EXECUTION_ONLY_ITERATIVE

the variation of scheme to submit only the EXECUTION tasks, but in contrast to the EXECUTION_ONLY scheme, here an iterative QCG-PilotJob task is used to run all tasks. It could be written as follows:

execution_iterative(s1, s2,... sN)

The schemes use different task types that need to be added to Executor in order to allow processing:

  • The SAMPLE_ORIENTED, STEP_ORIENTED``and ``STEP_ORIENTED_ITERATIVE schemes require ENCODING and EXECUTION tasks.
  • The EXECUTION_ONLY and EXECUTION_ONLY_ITERATIVE schemes require EXECUTION task.
  • The SAMPLE_ORIENTED_CONDENSED and SAMPLE_ORIENTED_CONDENSED_ITERATIVE require ENCODING_AND_EXECUTION task.

The efficiency of the schemes may significantly differ depending on use case and resource requirements defined for execution of both the whole PilotJob and the individual task types. For many scenarios the iterative schemes could run a bit better, but there is no general rule of thumb that says so, and therefore we encourage you to test different schemes when the efficiency is priority.

Passing the execution environment to QCG-PilotJob tasks

Since every QCG-PilotJob task is started in a separate process, it needs to be properly configured to run in an environment consistent with the requirements of the parent script. On the one hand, EasyVVUQ allows to easily recover information about the campaign from the database, but some environment settings, such as information about required environment modules or virtual environment, have to be passed in a different way. To this end, EasyVVUQ-QCGPJ delivers a simple mechanism based on an idea of bash script, that is sourced by each task prior to its actual execution. The path to this file can be provided in the EQI_CONFIG environment variable. If this environment variable is available in the master script, it is also automatically passed to QCG-PilotJob tasks.

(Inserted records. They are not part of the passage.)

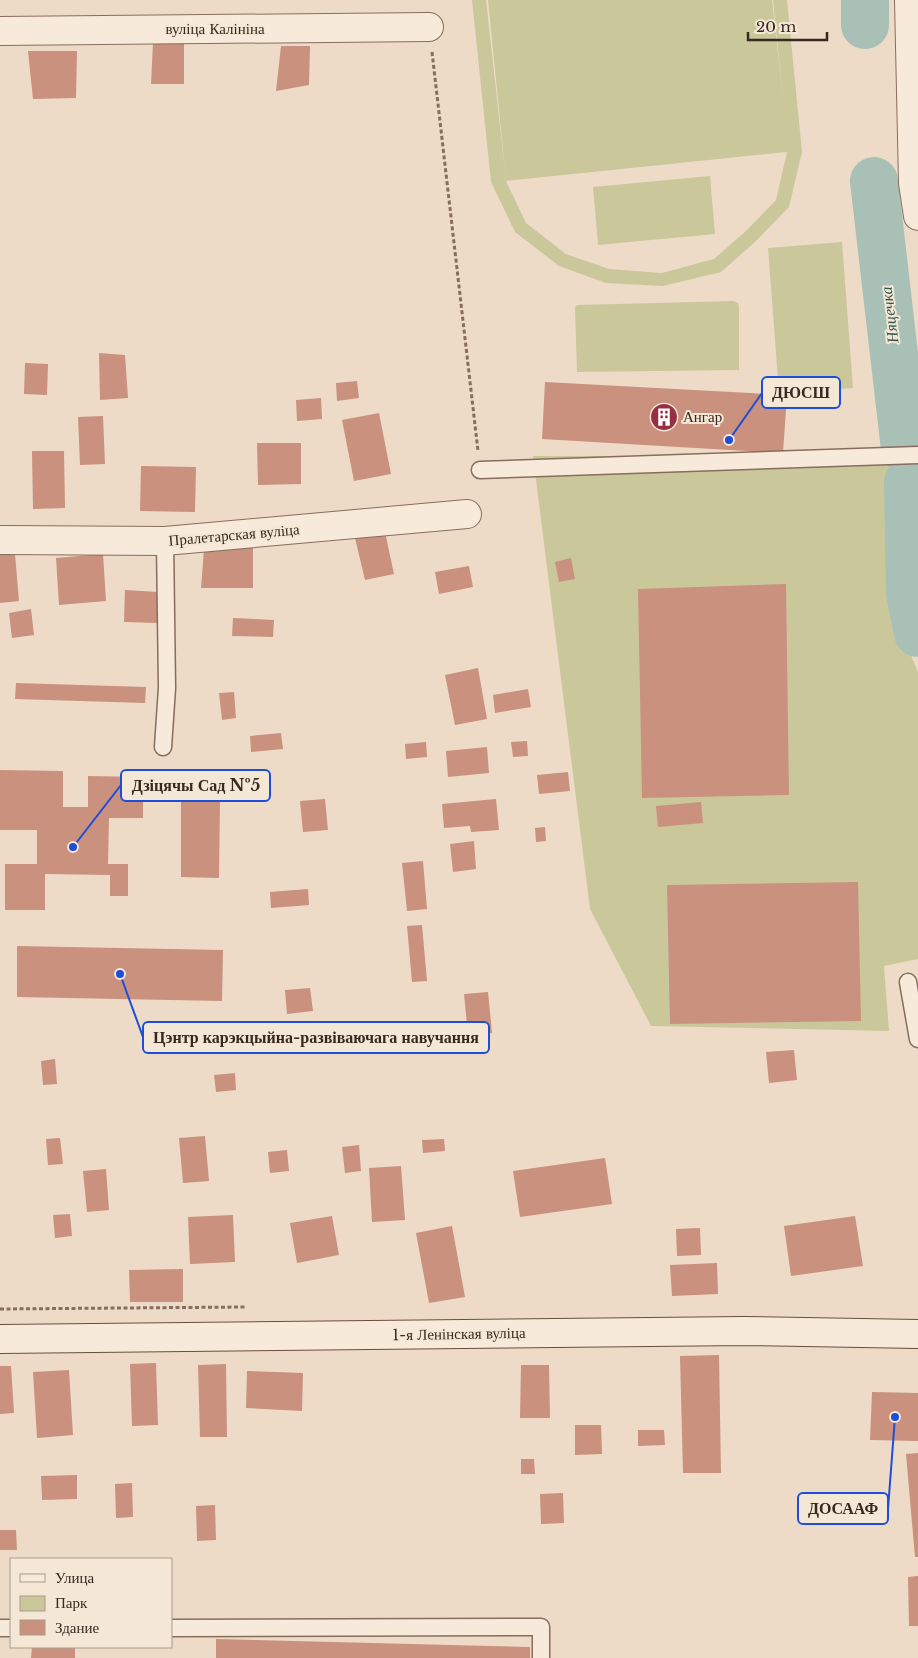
<svg xmlns="http://www.w3.org/2000/svg" width="918" height="1658" font-family="'Libre Baskerville',serif">
  <style>
    .green { fill: #cac89b; fill-rule: evenodd }
    .lines { fill: none; stroke-linecap: round; stroke-linejoin: round }
    .river { stroke: #a8c0b5; stroke-width: 48 }
    .building { fill: #c9917e }
    .lane-casing { stroke: #876d5d; stroke-width: 19 }
    .street-casing { stroke: #876d5d; stroke-width: 30 }
    .secondary-casing { stroke: #694e40; stroke-width: 30 }
    .path { stroke: #876d5d; stroke-width: 3; stroke-dasharray: 4 2.5; stroke-linecap: butt }
    .lane { stroke: #f7eada; stroke-width: 16 }
    .street { stroke: #f7eada; stroke-width: 28 }
    .secondary { stroke: #f7eada; stroke-width: 28 }
    .labels { text-anchor: middle; stroke-width: 4; stroke-linejoin: round; paint-order: stroke }
    .street-label { font-size: 15px; fill: #382820; stroke: #f4e7d6 }
    .poi-label { font-size: 15px; fill: #382820; stroke: #f4e7d6; text-anchor: start }
    .water-label { font-size: 16px; font-style: italic; fill: #30574e; stroke: #f4e7d6 }
    .leader { fill: none; stroke: #1d4ed8; stroke-width: 2 }
    .callout-dot { fill: #1d4ed8; stroke: #f4e7d6; stroke-width: 2 }
    .callout { fill: #f4e7d6; stroke: #1d4ed8; stroke-width: 2 }
    .callout-label { font-size: 16px; text-anchor: middle; font-weight: bold; fill: #382820 }
  </style>
  <rect width="100%" height="100%" fill="#eddbc7"/>
  <path class="green" d="M472,0H486L506,180L488,0H772L783,99L773,0H787L802,152L789,207L756,241L721,272L663,286L606,283L559,266L515,232L491,182ZM787,152L776,200L746,231L714,259L662,273L609,269L566,254L526,223L506,181Z
    M710,176L715,234L598,245L593,187Z
    M842,242L853,388L779,393L768,248Z
    M734,301L738,303L739,307V370L577,372L575,308L577,305Z
    M533,456H898L897,578L911,655L918,672V959L884,966L889,1031L651,1026L590,909Z"/>
  <g class="lines">
    <path class="river" d="M865,0V25
      M874,181L905,449
      M908,482L910,593L918,633"/>
  </g>
  <path class="building" d="M153,43L184,44V84H151Z
    M281,46H310L309,85L276,91Z
    M28,51H77L76,98L33,99Z
    M99,353L125,355L128,398L100,400Z
    M25,363L48,364L47,395L24,394Z
    M357,381L359,398L337,401L336,383Z
    M545,382L787,395L783,453L542,439Z
    M321,398L322,419L297,421L296,400Z
    M379,413L391,474L354,481L342,420Z
    M103,416L105,464L80,465L78,417Z
    M257,443H301V484L258,485Z
    M32,451H64L65,508L33,509Z
    M141,466L196,467L195,512L140,511Z
    M385,532L394,574L365,580L355,538Z
    M253,546V588H201L204,549Z
    M15,554L19,601L0,603V555Z
    M103,554L106,601L59,605L56,558Z
    M571,558L575,579L559,582L555,562Z
    M469,566L473,587L439,594L435,572Z
    M786,584L789,795L642,798L638,589Z
    M125,590L158,592L157,623L124,622Z
    M31,609L34,635L12,638L9,613Z
    M233,618L274,620L273,637L232,636Z
    M478,668L487,719L455,725L445,675Z
    M16,683L146,687L145,703L15,699Z
    M528,689L531,707L495,713L493,695Z
    M234,692L236,718L222,720L219,693Z
    M281,733L283,749L251,752L250,736Z
    M527,741L528,756L513,757L511,742Z
    M426,742L427,757L406,759L405,744Z
    M487,747L489,773L448,777L446,751Z
    M0,770L63,771V807H88V776L143,777V818H109L108,864H128V896H110V875L45,874V910H5V864H37V830H0Z
    M568,772L570,791L539,794L537,775Z
    M325,799L328,830L303,832L300,801Z
    M496,799L499,830L471,832L470,826L444,828L442,804Z
    M181,800H220L219,878L181,877Z
    M701,802L703,823L658,827L656,806Z
    M545,827L546,841L536,842L535,828Z
    M474,841L476,869L453,872L450,844Z
    M423,861L427,909L407,911L402,863Z
    M858,882L861,1021L670,1024L667,885Z
    M308,889L309,905L271,908L270,892Z
    M422,925L427,981L412,982L407,926Z
    M17,946L223,950L222,1001L17,997Z
    M310,988L313,1011L287,1014L285,990Z
    M488,992L492,1033L468,1035L464,994Z
    M794,1050L797,1080L769,1083L766,1052Z
    M55,1059L57,1084L43,1085L41,1061Z
    M235,1073L236,1090L216,1092L214,1075Z
    M205,1136L209,1181L183,1183L179,1138Z
    M60,1138L63,1164L48,1165L46,1139Z
    M444,1139L445,1151L423,1153L422,1140Z
    M359,1145L361,1171L345,1173L342,1147Z
    M287,1150L289,1171L270,1173L268,1152Z
    M605,1158L612,1204L520,1217L513,1171Z
    M401,1166L405,1220L372,1222L369,1168Z
    M106,1169L109,1210L87,1212L83,1171Z
    M70,1214L72,1236L55,1238L53,1215Z
    M233,1215L235,1262L190,1264L188,1217Z
    M332,1216L339,1255L297,1263L290,1223Z
    M855,1216L863,1266L791,1276L784,1226Z
    M452,1226L465,1297L429,1303L416,1233Z
    M700,1228L701,1255L677,1256L676,1229Z
    M717,1263L718,1294L672,1296L670,1265Z
    M183,1269V1302H130L129,1270Z
    M719,1355L721,1473H683L680,1356Z
    M156,1363L158,1425L132,1426L130,1364Z
    M226,1364L227,1437H200L198,1365Z
    M521,1365H549L550,1418H520Z
    M0,1366H11L14,1413L0,1414Z
    M69,1370L73,1435L37,1438L33,1372Z
    M247,1371L303,1373L302,1411L246,1408Z
    M872,1392L918,1393V1441L870,1440Z
    M575,1425H601L602,1454L575,1455Z
    M638,1430H664L665,1445L638,1446Z
    M918,1453V1557H915L906,1454Z
    M521,1459H534L535,1474H521Z
    M77,1475V1499L42,1500L41,1476Z
    M132,1483L133,1517L116,1518L115,1484Z
    M563,1493L564,1523L541,1524L540,1494Z
    M215,1505L216,1540L197,1541L196,1506Z
    M0,1530H16L17,1550H0Z
    M918,1576V1626H909L908,1577Z
    M216,1639L530,1647V1658H216Z
    M32,1647H75V1658H31Z"/>
  <g class="lines">
    <g class="lane-casing">
      <path id="lane" d="M480,470L918,455
        M163,747L167,688L165,541
        M908,982L918,1039
        M0,1628H11
        M171,1628L541,1627V1658"/>
    </g>
    <g class="street-casing">
      <path id="street" d="M909,0L913,183L918,216
        M0,31L429,27
        M0,540L165,541L467,514"/>
    </g>
    <g class="secondary-casing">
      <path id="secondary" d="M0,1339L743,1331L918,1334"/>
    </g>
    <path class="path" d="M432,52L478,451
      M0,1309L245,1307"/>
    <use href="#lane" class="lane"/>
    <use href="#street" class="street"/>
    <use href="#secondary" class="secondary"/>
  </g>
  <defs>
    <g id="building-disc" transform="scale(1.4375)"><circle r="9.5" fill="#943041" stroke="#f4e7d6"/><path d="M-4-6H4V6H1V3H-1V6H-4ZM-2.5-4.3h1.7v1.8h-1.7ZM.8-4.3h1.7v1.8H.8ZM-2.5-1h1.7V.8h-1.7ZM.8-1h1.7V.8H.8Z" fill="#fff"/></g>
  </defs>
  <g fill-rule="evenodd">
    <use href="#building-disc" x="664" y="417"/>
  </g>
  <g class="labels">
    <g class="street-label">
      <text x="215" y="34">вуліца Калініна</text>
      <text transform="translate(234 535) rotate(-5)" y="5">Пралетарская вуліца</text>
      <text transform="translate(459 1334) rotate(-1)" y="5">1-я Ленінская вуліца</text>
    </g>
    <g class="poi-label">
      <text x="683" y="422">Ангар</text>
    </g>
    <g class="water-label">
      <text transform="translate(889 315) rotate(-97)" y="6">Няцечка</text>
    </g>
  </g>
  <path class="leader" d="M729 440L762 393M73 847L121 785M120 974L143 1037M895 1417L888 1509"/>
  <g class="callout-dot">
    <circle cx="729" cy="440" r="5"/>
    <circle cx="73" cy="847" r="5"/>
    <circle cx="120" cy="974" r="5"/>
    <circle cx="895" cy="1417" r="5"/>
  </g>
  <g class="callout">
    <rect x="762" y="377" width="78" height="31" rx="5"/>
    <rect x="121" y="770" width="149" height="31" rx="5"/>
    <rect x="143" y="1022" width="346" height="31" rx="5"/>
    <rect x="798" y="1493" width="90" height="31" rx="5"/>
  </g>
  <g class="callout-label">
    <text x="801" y="398">ДЮСШ</text>
    <text x="196" y="791">Дзіцячы Сад №5</text>
    <text x="316" y="1043">Цэнтр карэкцыйна-развіваючага навучання</text>
    <text x="843" y="1514">ДОСААФ</text>
  </g>
  <rect x="10" y="1558" width="162" height="90" fill="#f4e7d6" stroke="#a99b8d"/>
  <rect x="20" y="1574" width="25" height="8" fill="#f7eada" stroke="#a99b8d"/>
  <text x="55" y="1583" font-size="15" fill="#382820">Улица</text>
  <rect x="20" y="1596" width="25" height="15" fill="#cac89b" stroke="#a99b8d"/>
  <text x="55" y="1608" font-size="15" fill="#382820">Парк</text>
  <rect x="20" y="1620" width="25" height="15" fill="#c9917e" stroke="#a99b8d"/>
  <text x="55" y="1633" font-size="15" fill="#382820">Здание</text>
  <path d="M748 32v8h79v-8" fill="none" stroke="#382820" stroke-width="2.5"/>
  <text x="756" y="32" font-size="15" fill="#382820" stroke="#f4e7d6" stroke-width="4" paint-order="stroke">20 m</text>
</svg>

To the large extent the structure of the script provided in EQI_CONFIG is fully custom. In this script a user can load modules, set further environment variables or even do simple calculations. The content can be all things that are needed by a Task in prior of its actual execution. Very basic example of the EQI_CONFIG file may look as follows:

#!/bin/bash

module load openmpi/4.0

Note

The alternate option to provide the configuration file is to specify its location by the config_file parameter provided into the constructor of the Executor object.

Resume mechanism

EQI is able to resume not completed workflow of tasks submitted to QCG-PilotJob Manager (for example terminated because of the walltime crossing). By default the resume mechanism is activated automatically when Executor is inited with the campaign for which EQI processing was already started (working directory exists) but it is not yet completed. If this behaviour is not intended, the resume mechanism can be disabled with providing resume=False parameter to the Executor's constructor.

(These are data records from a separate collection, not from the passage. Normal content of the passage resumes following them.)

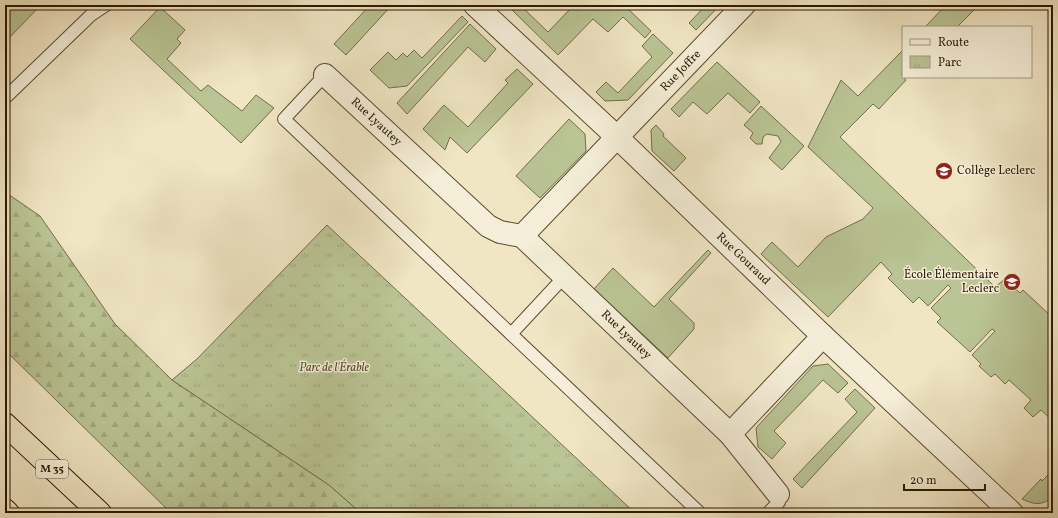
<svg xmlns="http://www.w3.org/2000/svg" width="1058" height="518" viewBox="0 0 1058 518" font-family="Vollkorn,serif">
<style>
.green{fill:#bac494;stroke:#726e4a}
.forest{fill:url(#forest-firs);stroke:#726e4a}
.park{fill:url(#park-tufts);stroke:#726e4a}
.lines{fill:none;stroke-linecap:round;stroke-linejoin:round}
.lane-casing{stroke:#5c4c31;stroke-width:14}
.street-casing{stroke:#5c4c31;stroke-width:24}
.highway-casing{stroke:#2b1900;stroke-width:24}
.lane{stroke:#f5efd9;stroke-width:12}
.street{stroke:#f5efd9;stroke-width:22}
.highway{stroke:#f0e6c4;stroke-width:22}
.labels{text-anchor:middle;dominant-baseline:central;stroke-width:3;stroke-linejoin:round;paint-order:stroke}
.shield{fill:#f5efd9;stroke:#685941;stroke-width:1}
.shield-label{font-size:11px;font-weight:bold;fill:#2b1900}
.street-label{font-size:12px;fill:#2b1900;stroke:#f5efd9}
.poi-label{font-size:12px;fill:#2b1900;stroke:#f5efd9;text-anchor:start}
.park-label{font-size:12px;font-style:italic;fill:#564c2c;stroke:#f5efd9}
</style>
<defs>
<pattern id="forest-firs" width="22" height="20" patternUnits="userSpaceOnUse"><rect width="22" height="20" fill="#bac494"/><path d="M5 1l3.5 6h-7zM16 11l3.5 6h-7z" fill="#a0a87e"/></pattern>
<pattern id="park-tufts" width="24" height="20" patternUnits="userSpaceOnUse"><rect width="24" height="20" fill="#bac494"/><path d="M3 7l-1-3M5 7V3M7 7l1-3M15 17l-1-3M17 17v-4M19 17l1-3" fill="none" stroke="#a0a87e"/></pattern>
</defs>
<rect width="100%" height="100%" fill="#f0e6c4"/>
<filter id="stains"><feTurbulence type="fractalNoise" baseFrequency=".005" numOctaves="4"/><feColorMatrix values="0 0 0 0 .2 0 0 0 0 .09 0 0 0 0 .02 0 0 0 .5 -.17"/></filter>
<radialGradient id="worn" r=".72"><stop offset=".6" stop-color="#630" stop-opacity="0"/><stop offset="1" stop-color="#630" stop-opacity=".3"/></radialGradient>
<g class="green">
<polygon points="5,5 41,5 5,42"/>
<polygon points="370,5 392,5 346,55 334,44"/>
<polygon points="515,5 520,5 548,32 574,5 624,5 651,31 645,38 623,17 608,32 593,19 558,55 511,9"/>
<polygon points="706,5 720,5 696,30 689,23"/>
<polygon points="946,5 979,5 957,27 925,27"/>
<polygon points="160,7 185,30 177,39 181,43 167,59 201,91 208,85 242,111 256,95 274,108 241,143 130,39"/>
<polygon points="462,16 468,22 407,86 389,88 370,70 388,52 396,60 403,53 407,57 414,50 422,58"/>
<polygon points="470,24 496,49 485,62 468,47 407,114 397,103"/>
<polygon points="653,34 673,53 628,100 605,101 596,92 606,82 618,93 652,57 642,46"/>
<polygon points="903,50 902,76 906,80 879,109 873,104 840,137 995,287 1005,279 1020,293 1023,290 1053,318 1053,421 1041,410 1033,417 1024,408 1031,400 1009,380 1005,384 995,374 991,377 979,366 981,364 972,355 995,331 992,329 970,352 937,322 941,318 931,308 951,288 948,285 928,306 919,297 913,303 888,278 892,274 881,262 828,317 761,254 772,242 798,267 826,237 863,219 873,208 808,147 841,80 858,96"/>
<polygon points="717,62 760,102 750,113 728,93 707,114 693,102 679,117 671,109"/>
<polygon points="517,69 533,84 467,153 450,137 445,150 423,129 444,105 468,127 508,83 505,80"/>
<polygon points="761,106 804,146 782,170 769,158 781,142 778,136 767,134 763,137 762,144 756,144 750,138 753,133 744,125"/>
<polygon points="569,119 585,134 586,151 540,198 516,176"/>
<polygon points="656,125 664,134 663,136 686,158 674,171 652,151 651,130"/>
<polygon points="708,250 711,253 669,299 694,323 694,329 668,358 594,289 613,268 654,307"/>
<polygon points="828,364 848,383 838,393 823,380 774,431 786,443 772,459 758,447 756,428 813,366"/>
<polygon points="855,389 875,408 802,488 793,479 857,412 845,399"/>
<path d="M1053,470v26c-10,10 -18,9 -31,3l19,-20 1,2z"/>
</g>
<polygon class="forest" points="5,192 40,216 115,324 172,380 329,485 361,513 171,513 5,350"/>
<polygon class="park" points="327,225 635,513 361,513 329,485 172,380 197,359"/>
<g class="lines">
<defs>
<g id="lane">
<polyline points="325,75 284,119 700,513"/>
<polyline points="5,98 91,15 106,5"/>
<polyline points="511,334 565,276"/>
<polyline points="768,513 779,502 778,494"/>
</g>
<g id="street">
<polyline points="475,5 618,138 823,336 1012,513"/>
<polyline points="744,5 522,236 730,434 823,336"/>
<polyline points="325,75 488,226 500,232 522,236"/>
<polyline points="730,434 778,494"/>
</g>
<g id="highway">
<polyline points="5,424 100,513"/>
<polyline points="5,510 8,513"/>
</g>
</defs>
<use href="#lane" class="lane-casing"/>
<use href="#street" class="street-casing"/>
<use href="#highway" class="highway-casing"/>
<use href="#lane" class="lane"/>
<use href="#street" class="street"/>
<use href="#highway" class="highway"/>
</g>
<defs>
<symbol id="school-disc" viewBox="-11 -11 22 22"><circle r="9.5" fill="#8f2418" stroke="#f5efd9"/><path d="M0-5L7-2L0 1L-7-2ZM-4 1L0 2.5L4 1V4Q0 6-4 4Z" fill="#fff"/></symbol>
</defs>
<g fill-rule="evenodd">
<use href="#school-disc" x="934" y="161" width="20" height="20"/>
<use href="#school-disc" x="1002" y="272" width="20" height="20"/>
</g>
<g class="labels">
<rect class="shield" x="36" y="460" width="32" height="18" rx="3"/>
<g class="shield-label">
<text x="52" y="469">M 35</text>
</g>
<g class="street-label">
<text transform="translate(681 71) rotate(-46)">Rue Joffre</text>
<text transform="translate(376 122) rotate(43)">Rue Lyautey</text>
<text transform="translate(743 259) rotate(44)">Rue Gouraud</text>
<text transform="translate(626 335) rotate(44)">Rue Lyautey</text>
</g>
<g class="poi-label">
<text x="957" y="171">Collège Leclerc</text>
<text x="999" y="275" text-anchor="end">École Élémentaire<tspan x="999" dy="14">Leclerc</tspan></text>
</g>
<g class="park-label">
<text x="334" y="368">Parc de l'Érable</text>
</g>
</g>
<rect width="1058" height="518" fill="none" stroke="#f0e6c4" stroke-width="20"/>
<rect x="6" y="6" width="1046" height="506" fill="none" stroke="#2b1900" stroke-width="2"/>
<rect x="10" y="10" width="1038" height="498" fill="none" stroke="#2b1900"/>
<rect x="902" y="26" width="130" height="52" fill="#f5efd9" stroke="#a49982"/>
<rect x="910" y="39" width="20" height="6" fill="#f5efd9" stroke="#a49982"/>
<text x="938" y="46" font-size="12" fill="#2b1900">Route</text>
<rect x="910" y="56" width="20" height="12" fill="url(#park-tufts)" stroke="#a49982"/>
<text x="938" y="66" font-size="12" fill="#2b1900">Parc</text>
<path d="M904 484v6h81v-6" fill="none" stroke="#2b1900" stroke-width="2"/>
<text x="910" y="484" font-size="12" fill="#2b1900" stroke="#f5efd9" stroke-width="3" paint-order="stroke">20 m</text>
<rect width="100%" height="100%" filter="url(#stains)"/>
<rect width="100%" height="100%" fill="url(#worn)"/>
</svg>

The resumed workflow will start in a working directory of the previous, not-completed execution. This is fully expected behaviour, but since the partially generated output or intermediate files can exists, they need to be carefully handled. EQI tries to help in this matter by providing mechanisms for automatic recovery of individual tasks.

How much the automatism can interfere with the resume logic depends on a use case and therefore EQI provides a few ResumeLevels of automatic recovery. The levels can be set in the Task’s constructor with the resume_level parameter. There are the following options available:

DISABLED
Automatic resume is fully disabled for a task.
BASIC
For the task types creating run directories (ENCODING, ENCODING_AND_EXECUTION), the resume checks if an unfinished task created run directory. If such directory is available, this directory is recursively removed before the start of the resumed task.
MODERATE
This level processes all operations offered by the BASIC level, and adds the following features. At the beginning of a task’s execution, the list of directories and files in a run directory is generated and stored. The resumed task checks for the differences and remove new files and directories in order to resurrect the initial state.

Please note that this functionality may be not sufficient for more advanced scenarios (for example if input files are updated during an execution) and those for which the overhead of the built-in mechanism is not acceptable. In such cases, the more optimal logic of resume may need to be provided on a level of the actual code of a task.

External Encoders

EasyVVUQ allows to define custom encoders for specific use cases. This works without any issues as long as we are in a single process. However, in case we want to execute the encoding in a separate processes, there is a need to instruct these processes about the encoder. This information is partially available in the Campaign itself and can be recovered, but we need to somehow instruct EasyVVUQ-QCGPJ code to import required python modules for the encoder. To this end once again we make use of environment variable - this time ENCODER_MODULES. The value of this variable should be the semicolon-separated list of the modules names, which are required by the custom encoder. The modules will be dynamically loaded before the encoder is recovered, what resolves the problem. In order to use ENCODER_MODULES variable we propose to define it in the EQI_CONFIG

An example configuration of EQI_CONFIG that includes specification of custom ENCODER_MODULES may look as follows (for the full test case please look in tests/custom_encoder):

#!/bin/bash

# WORKS ONLY IN BASH - SHOULD BE CHANGED (EG. TO GLOBAL PATHS) IN CASE OF OTHER INTERPRETERS
this_dir="$( cd "$( dirname "${BASH_SOURCE[0]}" )" >/dev/null 2>&1 && pwd )"
this_file=$(basename "${BASH_SOURCE[0]}")

PYTHONPATH="${PYTHONPATH}:${this_dir}"
ENCODER_MODULES="custom_encoder"
export PYTHONPATH
export ENCODER_MODULES

export EQI_CONFIG=$this_dir/$this_file